* [Activity list]
**A)** Name every person who posts in the forum thread about using a green filter.
**B)** Carry on the forum thread about using a green filter, starting after its last post.

━━━━━ Exercise text ━━━━━

View Full Version here: : Why use a green filter
Gordy
13-04-2021, 10:05 PM
I am just starting my mono journey along with Pixinsight. I noticed a lot of tutorials show how to use SCNR to remove the colour green from images. One site mentions that there is no green in space so it makes sense to reduce that colour much as possible in images.
If this is the case, then why bother to take images using a green filter (LRGB) in the first place? People still do so there must be a reason - does anyone know what that is?
raymo
13-04-2021, 11:53 PM
Well Gordy, for a start, there is plenty of green in many deep sky objects;have a look at NGC 3918, bright green. Green is oxygen. To balance the hues of your colours during processing you need RGB subs. You need to be able to
adjust your colours by making them for example a little more or less R,B, or
G. You can't do that if you don't have any G.
raymo
AdamJL
13-04-2021, 11:56 PM
stars :)
multiweb
14-04-2021, 08:39 AM
The oompa loompas started the green bashing campaign. There's plenty of green. Take the green off and you enter the pizza realm and it's a slippery slope of fast food imaging. Embrace the salad. Colour variety and fidelity is key of good imaging.

━━━━━ Dataset entries ━━━━━

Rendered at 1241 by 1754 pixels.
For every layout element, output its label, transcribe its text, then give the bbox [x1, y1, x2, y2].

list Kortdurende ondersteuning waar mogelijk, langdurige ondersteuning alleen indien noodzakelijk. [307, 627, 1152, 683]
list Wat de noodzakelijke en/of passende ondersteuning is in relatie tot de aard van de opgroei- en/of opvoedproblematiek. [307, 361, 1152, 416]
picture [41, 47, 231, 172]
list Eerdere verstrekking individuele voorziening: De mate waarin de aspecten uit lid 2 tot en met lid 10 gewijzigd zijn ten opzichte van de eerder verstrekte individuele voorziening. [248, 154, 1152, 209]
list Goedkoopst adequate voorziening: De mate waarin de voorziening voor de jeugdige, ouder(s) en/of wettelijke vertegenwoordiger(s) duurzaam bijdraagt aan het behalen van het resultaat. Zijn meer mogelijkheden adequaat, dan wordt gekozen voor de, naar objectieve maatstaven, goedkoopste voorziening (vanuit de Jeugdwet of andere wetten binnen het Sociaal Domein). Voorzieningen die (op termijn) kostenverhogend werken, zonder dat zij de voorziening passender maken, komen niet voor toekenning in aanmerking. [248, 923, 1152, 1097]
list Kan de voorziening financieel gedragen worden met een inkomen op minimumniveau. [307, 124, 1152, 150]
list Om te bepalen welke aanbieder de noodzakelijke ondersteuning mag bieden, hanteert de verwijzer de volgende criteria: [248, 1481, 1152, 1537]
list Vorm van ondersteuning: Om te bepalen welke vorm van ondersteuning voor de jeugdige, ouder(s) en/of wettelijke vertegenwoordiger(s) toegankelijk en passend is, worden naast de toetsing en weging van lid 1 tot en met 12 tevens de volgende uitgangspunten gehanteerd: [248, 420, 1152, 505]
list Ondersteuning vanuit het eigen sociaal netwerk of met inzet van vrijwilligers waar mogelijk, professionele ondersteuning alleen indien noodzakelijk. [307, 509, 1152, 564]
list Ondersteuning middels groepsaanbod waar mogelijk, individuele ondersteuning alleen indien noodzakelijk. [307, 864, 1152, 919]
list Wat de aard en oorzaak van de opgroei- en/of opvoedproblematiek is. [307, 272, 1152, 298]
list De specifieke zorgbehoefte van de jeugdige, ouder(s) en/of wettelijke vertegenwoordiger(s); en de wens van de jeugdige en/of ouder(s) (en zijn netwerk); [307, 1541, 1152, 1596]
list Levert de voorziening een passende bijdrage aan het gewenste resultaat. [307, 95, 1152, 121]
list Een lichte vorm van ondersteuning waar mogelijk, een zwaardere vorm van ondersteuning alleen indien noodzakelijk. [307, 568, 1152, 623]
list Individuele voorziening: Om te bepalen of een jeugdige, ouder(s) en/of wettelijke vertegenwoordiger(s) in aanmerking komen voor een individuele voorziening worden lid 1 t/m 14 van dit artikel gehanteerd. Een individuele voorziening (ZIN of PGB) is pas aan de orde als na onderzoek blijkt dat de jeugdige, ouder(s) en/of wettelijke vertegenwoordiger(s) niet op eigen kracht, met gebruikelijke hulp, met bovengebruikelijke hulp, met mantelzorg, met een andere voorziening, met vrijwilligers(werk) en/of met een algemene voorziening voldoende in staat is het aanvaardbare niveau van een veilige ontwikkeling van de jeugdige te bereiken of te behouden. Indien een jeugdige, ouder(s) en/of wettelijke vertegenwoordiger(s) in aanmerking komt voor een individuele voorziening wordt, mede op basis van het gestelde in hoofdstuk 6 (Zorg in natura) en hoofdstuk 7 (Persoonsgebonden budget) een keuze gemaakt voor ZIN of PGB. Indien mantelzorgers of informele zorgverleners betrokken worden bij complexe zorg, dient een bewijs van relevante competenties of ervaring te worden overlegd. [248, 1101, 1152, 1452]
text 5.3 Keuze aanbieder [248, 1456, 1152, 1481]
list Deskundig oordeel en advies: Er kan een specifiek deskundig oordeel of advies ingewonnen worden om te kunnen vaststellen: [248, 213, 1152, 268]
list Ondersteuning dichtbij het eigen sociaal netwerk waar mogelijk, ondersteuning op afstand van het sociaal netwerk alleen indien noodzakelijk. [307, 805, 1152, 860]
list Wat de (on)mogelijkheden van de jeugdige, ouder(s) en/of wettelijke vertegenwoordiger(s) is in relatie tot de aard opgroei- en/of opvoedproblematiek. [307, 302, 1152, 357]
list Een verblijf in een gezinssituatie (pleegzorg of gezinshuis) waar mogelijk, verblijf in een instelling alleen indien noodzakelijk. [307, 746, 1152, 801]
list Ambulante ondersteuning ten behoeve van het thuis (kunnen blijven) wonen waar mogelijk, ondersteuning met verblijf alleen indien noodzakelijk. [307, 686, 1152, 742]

━━━━━

* [Answer section]
**A)** Gordy, raymo, AdamJL, multiweb

**B)**
multiweb
14-04-2021, 09:39 AM
On a more serious note this is what I mean by colour fidelity:
https://www.eso.org/public/images/eso1719a/
One would argue there are tinges of green in that field or yellow but that's what makes the field so beautiful. Variety comes from data integrity. Data talks, bullsh|t walks.
You don't only need green to represent green objects, but also to help generate other colours and nuances of colours either by Bayer filter interpolation/processing in the case of a colour camera, or in creating a colour image from Red, green and blue filtered images from a monochrome sensor using software.
Leaving aside the complexities of demosaicing and interpolation in software or camera firmware, think about how, for instance ,white is generated on a colour sensor: Red+Green+Blue and some hocus pocus. This hopefully goes most of the way to an answer
Also take a look at the spectral response of the various channels from a colour camera sensor. Here are two examples: a Nikon D600 DSLR and a ZWO ASI071, most DSLRs and other colour cameras will show something similar.....
274164 274165
Remebering that the Oxygen lines OIII are around 500 nanometers, take a look at the graphs and you see that the OIII lines are represented by both the Blue and Green channels, almost in equal proportion. Even with a monochrome sensor the Red, Green and Blue filters used would have comparable bandwidths to those shown above on the colour sensor array, as evidenced in the Astronomik L-RGB filter set data below...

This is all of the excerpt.